Exercise =
Print word for word the stretch of the passage on the Citigroup bailout that begins at the words "But then again, the" and stops after "to work, either.".

But then again, the US Government has no business giving tens of billions of dollars to corporations, and getting nothing in return but a hope and a prayer. That is not how capitalism is supposed to work, either.

Take Citi. This Thursday, the market value of Citigroup--the icon of the American banking establishment--was $18.3 billion. That is to say, at least according to the old school rules, that for $18.3 billion, you could purchase all of the common stock of the company. For something less than that, you could purchase enough shares to control the Board of Directors.

Yet, over the past few months, the US Government has invested $50 billion in Citi. In the parlance of the venture capital world, we invested $50 billion in a company, and the "post-money" value is $18.3 billion. Suffice it to say that the "pre-money" value--the value of the company before the infusion of new capital--was a big negative number.

By any normal measure, Citi was insolvent. The common equity was worthless, but for the infusion of public money. So, all of the arguments of nationalization are somewhat academic. The federal government did not wipe out the common equity holders, the market did. If there is market value remaining, it exists only at the sufferance of the US taxpayers. The only question is what how the government should be asserting its rights and privileges.

In a normal world, an investor who bails out an insolvent company takes control of the board of directors--by one means or another. And any appropriate controls on executive compensation--on bonuses and the like--are subject to the control of the board, as they are in any corporation. But what seems to be broken in all that has transpired over the past few years, is that the fundamental concept of board control and corporate governance.

The notion is simple. A corporation is a company owned by stockholders. The stockholders elect a board of directors to serve their interests in the governance of the company. The board hires and fires the chief executive and the management team, sets compensation, and establishes corporate policy and the like.

But little has been spoken about the boards of the great American financial institutions that have brought the world economy to its knees. Sure, Robert Rubin has been silenced for his complicity as a member of the board of directors of Citigroup. But little has been said about the more fundamental issues, conflicts and failure of corporate governance that have occurred on our long march toward the abyss.

Raw data =
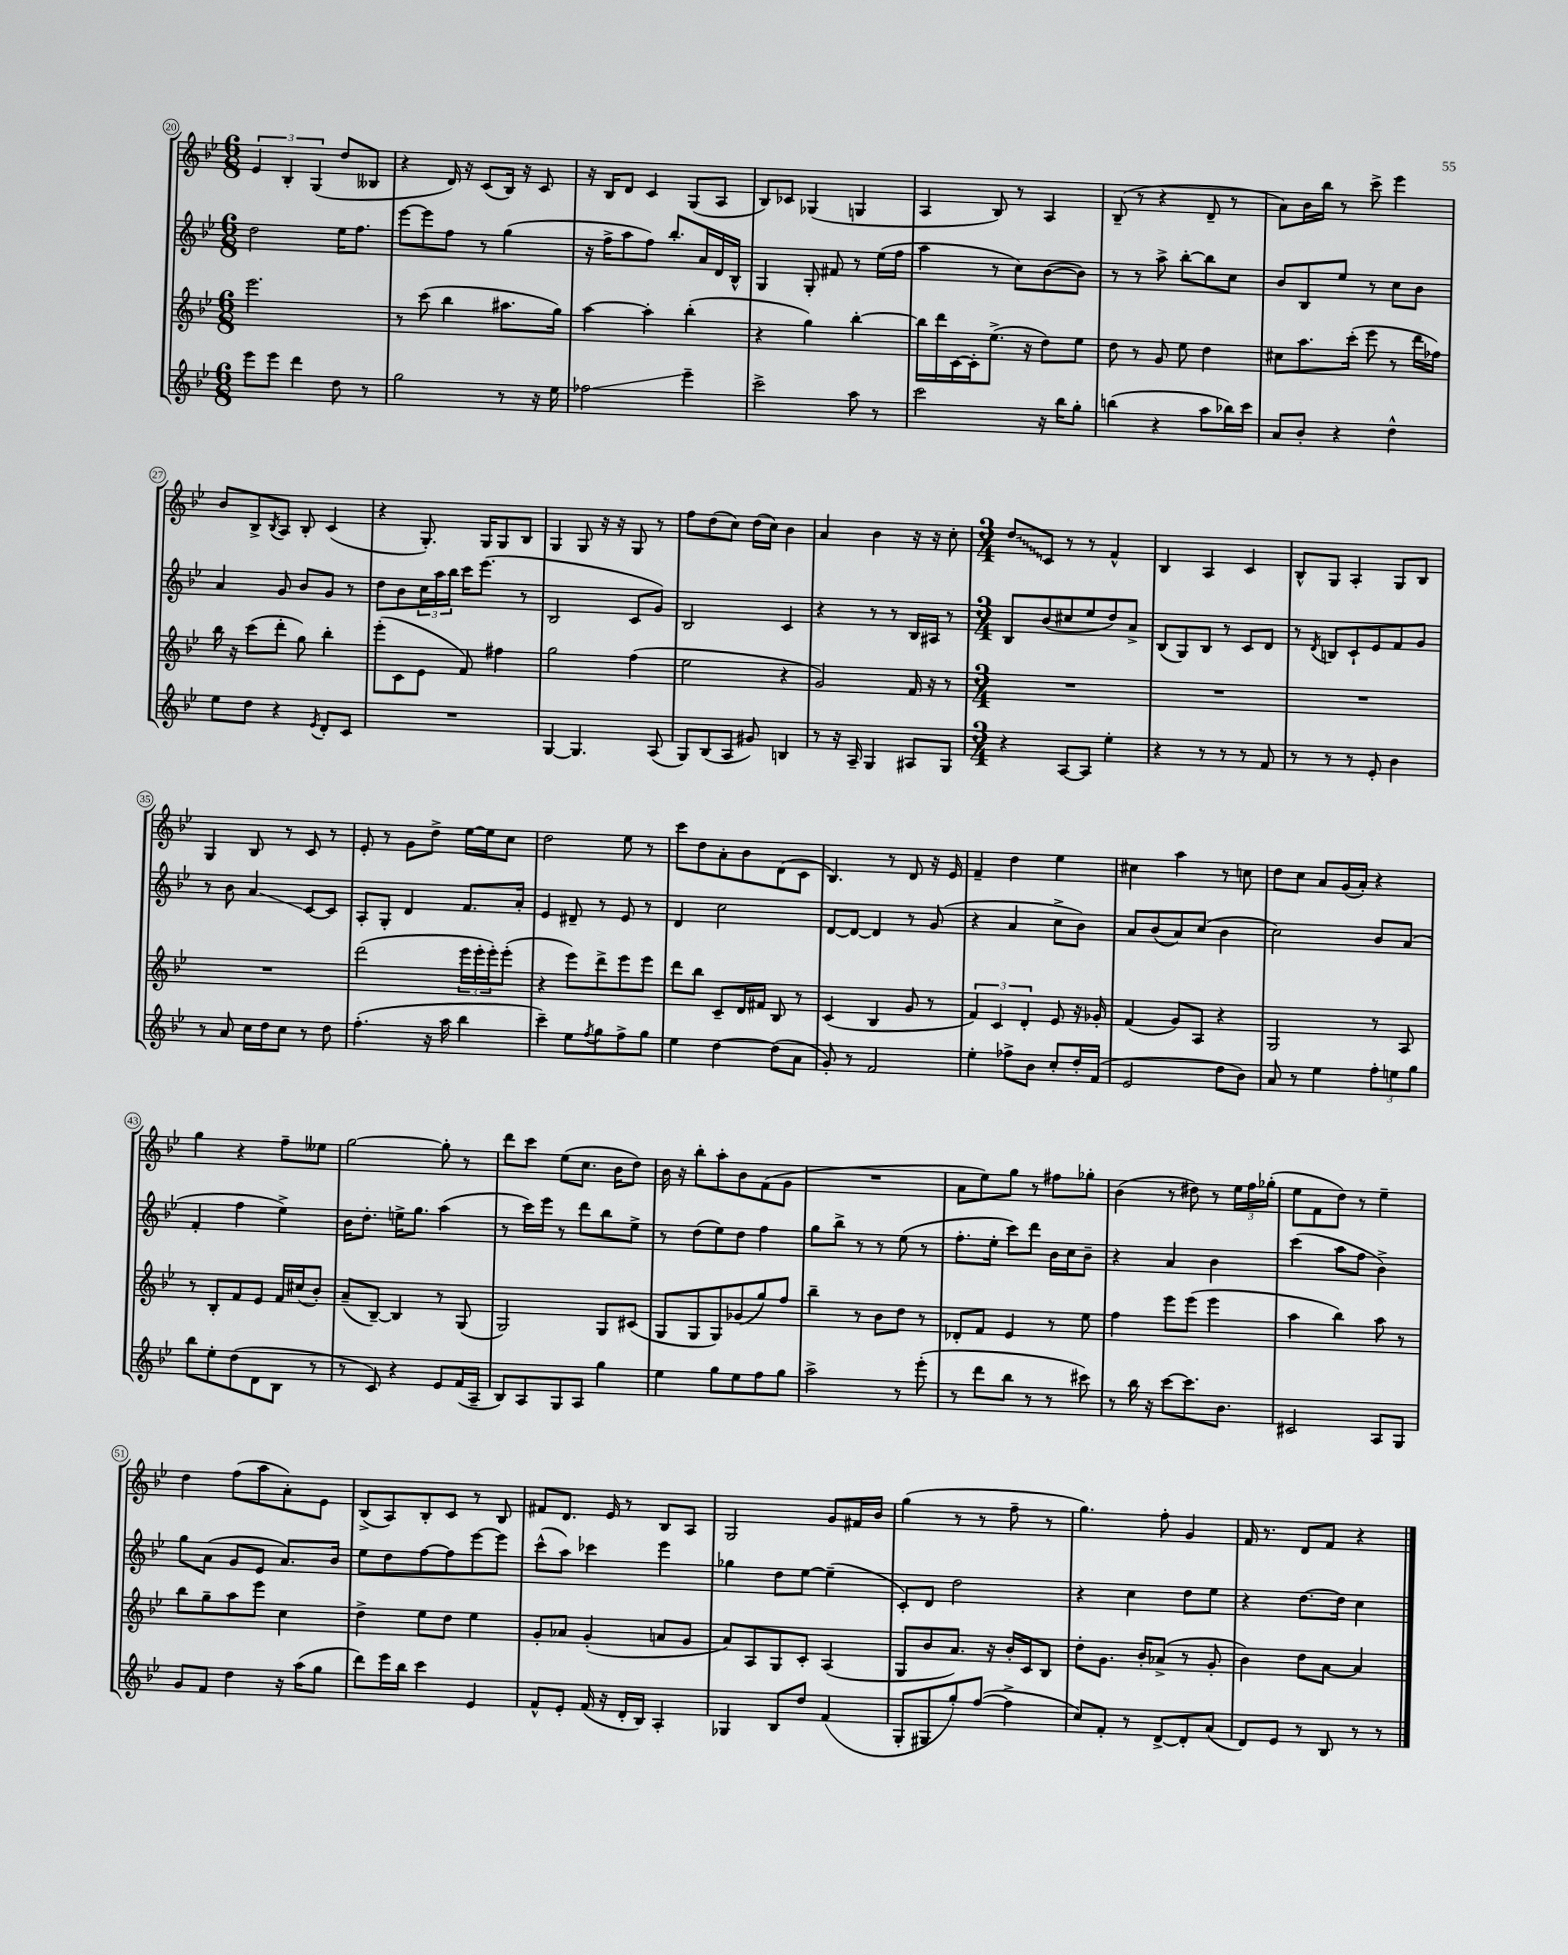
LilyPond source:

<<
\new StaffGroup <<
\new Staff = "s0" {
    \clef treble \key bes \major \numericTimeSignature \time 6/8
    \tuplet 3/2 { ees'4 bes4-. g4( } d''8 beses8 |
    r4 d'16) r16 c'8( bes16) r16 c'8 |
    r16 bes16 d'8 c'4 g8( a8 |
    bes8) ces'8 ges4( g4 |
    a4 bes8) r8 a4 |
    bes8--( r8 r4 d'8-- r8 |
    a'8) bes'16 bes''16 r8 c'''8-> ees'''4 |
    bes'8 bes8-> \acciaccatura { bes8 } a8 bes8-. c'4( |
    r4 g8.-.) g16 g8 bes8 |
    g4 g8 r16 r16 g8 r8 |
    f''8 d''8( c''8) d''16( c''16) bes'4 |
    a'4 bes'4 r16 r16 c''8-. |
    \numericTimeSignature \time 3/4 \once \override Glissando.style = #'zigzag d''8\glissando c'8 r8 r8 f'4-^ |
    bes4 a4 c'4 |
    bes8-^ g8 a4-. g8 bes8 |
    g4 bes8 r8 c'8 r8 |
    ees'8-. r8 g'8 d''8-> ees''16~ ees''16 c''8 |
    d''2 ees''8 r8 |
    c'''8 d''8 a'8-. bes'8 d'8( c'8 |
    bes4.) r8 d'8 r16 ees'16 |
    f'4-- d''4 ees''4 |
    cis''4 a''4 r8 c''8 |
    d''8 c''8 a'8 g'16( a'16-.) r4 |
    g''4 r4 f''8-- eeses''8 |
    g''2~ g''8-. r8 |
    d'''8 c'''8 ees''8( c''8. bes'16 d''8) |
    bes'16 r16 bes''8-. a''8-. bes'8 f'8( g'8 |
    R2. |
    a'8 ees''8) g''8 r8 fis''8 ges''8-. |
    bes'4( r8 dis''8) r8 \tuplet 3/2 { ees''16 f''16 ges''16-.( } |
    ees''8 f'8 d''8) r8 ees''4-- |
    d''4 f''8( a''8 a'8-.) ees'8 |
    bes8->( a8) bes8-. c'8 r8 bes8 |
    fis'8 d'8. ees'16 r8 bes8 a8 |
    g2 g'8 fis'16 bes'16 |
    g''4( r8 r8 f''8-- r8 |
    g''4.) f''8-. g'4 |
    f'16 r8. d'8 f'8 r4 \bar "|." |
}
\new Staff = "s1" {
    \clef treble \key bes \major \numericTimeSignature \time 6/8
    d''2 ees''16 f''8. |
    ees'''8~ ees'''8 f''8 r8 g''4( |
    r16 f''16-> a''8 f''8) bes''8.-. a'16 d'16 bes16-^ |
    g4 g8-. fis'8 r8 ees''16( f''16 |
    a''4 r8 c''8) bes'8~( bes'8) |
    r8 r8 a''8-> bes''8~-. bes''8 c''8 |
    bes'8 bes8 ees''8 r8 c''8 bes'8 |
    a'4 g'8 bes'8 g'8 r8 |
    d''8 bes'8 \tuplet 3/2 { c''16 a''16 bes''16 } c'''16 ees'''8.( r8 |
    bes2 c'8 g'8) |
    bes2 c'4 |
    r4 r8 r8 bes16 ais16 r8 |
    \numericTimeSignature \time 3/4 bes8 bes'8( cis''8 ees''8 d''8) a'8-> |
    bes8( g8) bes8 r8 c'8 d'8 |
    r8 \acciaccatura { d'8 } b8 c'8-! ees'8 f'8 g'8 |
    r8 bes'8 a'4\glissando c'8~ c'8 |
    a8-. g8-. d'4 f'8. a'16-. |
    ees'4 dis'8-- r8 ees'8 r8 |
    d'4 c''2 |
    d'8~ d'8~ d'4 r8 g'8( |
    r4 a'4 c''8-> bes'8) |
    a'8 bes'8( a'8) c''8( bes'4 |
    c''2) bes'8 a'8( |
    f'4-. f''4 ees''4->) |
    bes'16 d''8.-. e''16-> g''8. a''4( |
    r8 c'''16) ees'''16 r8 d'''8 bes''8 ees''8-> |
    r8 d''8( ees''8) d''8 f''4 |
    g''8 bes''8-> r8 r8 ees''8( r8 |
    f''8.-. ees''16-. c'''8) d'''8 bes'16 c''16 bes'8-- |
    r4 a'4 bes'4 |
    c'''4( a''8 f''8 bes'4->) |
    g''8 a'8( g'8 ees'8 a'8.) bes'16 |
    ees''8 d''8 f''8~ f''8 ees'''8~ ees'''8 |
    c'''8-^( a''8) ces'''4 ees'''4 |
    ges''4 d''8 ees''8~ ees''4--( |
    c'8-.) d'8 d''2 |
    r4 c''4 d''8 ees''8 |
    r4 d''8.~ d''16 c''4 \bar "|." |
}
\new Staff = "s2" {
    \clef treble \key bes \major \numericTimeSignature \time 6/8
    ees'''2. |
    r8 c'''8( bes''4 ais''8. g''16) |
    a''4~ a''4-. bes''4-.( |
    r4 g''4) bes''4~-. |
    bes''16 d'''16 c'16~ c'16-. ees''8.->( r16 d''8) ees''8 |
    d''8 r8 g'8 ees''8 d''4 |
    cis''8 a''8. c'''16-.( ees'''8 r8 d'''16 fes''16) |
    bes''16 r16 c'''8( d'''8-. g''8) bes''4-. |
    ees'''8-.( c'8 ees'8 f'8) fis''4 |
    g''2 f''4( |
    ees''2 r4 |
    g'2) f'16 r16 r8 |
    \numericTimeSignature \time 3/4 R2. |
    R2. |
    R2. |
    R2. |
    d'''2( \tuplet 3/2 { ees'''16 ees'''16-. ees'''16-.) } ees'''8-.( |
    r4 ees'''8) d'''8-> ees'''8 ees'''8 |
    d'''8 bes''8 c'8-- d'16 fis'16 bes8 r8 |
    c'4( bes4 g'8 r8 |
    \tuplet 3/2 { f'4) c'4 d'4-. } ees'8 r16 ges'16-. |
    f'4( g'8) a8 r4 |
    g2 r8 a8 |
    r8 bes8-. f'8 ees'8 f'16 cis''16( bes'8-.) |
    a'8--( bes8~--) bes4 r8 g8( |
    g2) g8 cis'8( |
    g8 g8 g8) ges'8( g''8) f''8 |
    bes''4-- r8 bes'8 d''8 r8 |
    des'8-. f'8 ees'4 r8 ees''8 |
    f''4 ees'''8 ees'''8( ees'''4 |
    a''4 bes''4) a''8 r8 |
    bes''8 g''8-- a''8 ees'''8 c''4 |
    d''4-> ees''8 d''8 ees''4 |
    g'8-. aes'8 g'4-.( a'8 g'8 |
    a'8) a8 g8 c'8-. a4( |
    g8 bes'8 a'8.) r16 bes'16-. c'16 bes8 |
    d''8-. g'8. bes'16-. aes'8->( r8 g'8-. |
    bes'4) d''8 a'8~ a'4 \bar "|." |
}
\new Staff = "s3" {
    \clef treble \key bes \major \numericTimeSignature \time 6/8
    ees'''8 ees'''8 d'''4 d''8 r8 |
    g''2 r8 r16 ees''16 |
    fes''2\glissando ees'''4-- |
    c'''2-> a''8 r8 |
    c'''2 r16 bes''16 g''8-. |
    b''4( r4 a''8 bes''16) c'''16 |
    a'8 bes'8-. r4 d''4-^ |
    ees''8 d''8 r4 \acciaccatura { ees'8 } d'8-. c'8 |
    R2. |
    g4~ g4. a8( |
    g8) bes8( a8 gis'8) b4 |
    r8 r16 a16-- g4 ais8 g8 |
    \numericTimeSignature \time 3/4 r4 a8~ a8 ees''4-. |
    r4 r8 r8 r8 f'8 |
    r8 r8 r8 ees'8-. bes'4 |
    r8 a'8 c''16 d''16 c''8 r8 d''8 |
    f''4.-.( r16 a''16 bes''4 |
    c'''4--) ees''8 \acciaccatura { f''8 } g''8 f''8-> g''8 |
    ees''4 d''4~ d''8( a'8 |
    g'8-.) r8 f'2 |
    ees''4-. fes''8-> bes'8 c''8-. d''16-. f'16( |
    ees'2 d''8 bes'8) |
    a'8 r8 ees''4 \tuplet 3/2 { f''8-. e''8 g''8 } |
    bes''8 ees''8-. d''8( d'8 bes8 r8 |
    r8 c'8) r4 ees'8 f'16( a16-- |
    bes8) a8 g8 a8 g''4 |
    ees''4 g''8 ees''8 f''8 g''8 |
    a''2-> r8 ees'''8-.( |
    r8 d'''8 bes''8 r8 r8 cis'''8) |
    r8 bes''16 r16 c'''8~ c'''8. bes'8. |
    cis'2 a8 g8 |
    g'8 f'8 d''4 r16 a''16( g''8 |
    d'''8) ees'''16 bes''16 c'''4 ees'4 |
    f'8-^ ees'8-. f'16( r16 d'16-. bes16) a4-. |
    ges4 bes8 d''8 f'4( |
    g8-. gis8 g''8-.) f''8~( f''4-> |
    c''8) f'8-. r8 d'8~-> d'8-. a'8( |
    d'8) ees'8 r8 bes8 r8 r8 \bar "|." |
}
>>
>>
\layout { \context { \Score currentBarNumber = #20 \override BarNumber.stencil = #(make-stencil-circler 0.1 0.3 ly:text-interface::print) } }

...

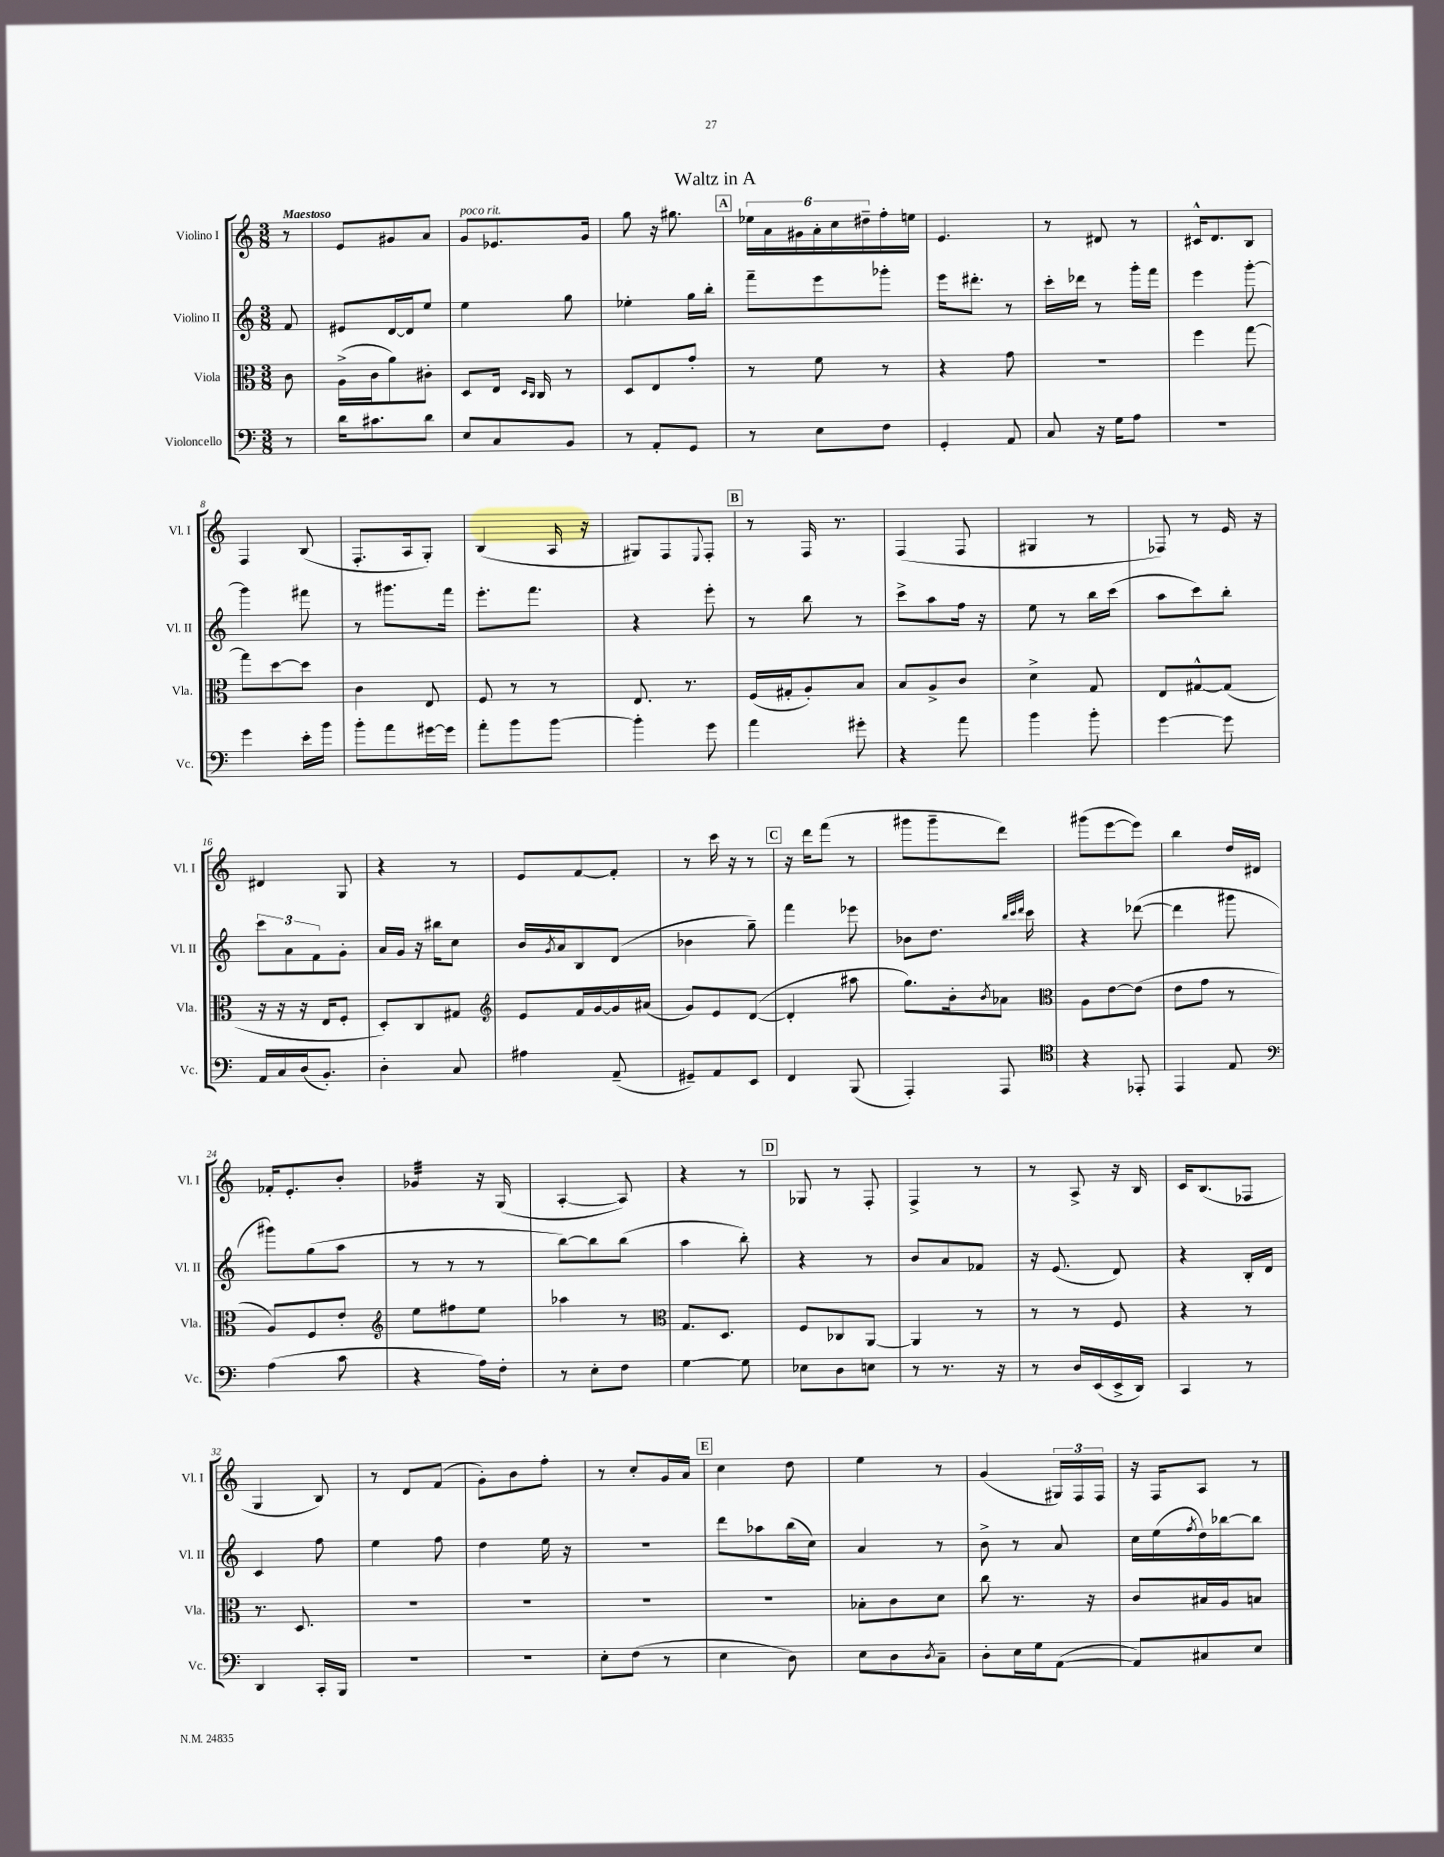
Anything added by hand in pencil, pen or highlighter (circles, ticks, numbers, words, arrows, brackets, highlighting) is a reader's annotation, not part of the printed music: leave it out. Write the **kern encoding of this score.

Solution to the exercise =
But then again, the US Government has no business giving tens of billions of dollars to corporations, and getting nothing in return but a hope and a prayer. That is not how capitalism is supposed to work, either.